**Problem statement:** Begin at the first line of the records below and, please, give each line again exactly until the line with "still manage most" is included.

**Source material:**

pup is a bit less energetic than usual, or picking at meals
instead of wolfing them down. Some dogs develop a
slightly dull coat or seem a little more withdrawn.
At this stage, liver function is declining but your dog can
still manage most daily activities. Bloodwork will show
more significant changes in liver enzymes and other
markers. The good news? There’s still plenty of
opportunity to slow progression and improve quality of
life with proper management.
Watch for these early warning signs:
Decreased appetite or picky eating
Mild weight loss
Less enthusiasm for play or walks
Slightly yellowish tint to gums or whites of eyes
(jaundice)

**Task response:**
pup is a bit less energetic than usual, or picking at meals
instead of wolfing them down. Some dogs develop a
slightly dull coat or seem a little more withdrawn.
At this stage, liver function is declining but your dog can
still manage most daily activities. Bloodwork will show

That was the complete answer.